Task instructions: The lines below must be transcribed exactly as given, with the images removed.

Source data:
_ _ _

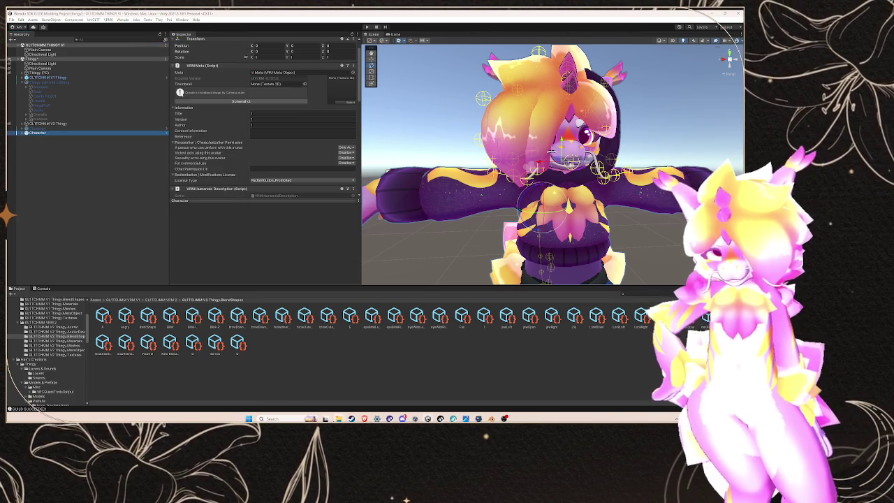
- Delete the two old .warudo exports from the Warudo project folder
{"action": "mouse_move", "coordinate": [338, 419]}
{"action": "left_click", "coordinate": [368, 396]}
{"action": "left_click", "coordinate": [160, 243], "text": "ctrl"}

_ _ _

Task output:
- Delete the two old .warudo exports from the Warudo project folder
{"action": "mouse_move", "coordinate": [338, 419]}
{"action": "left_click", "coordinate": [368, 396]}
{"action": "left_click", "coordinate": [160, 243], "text": "ctrl"}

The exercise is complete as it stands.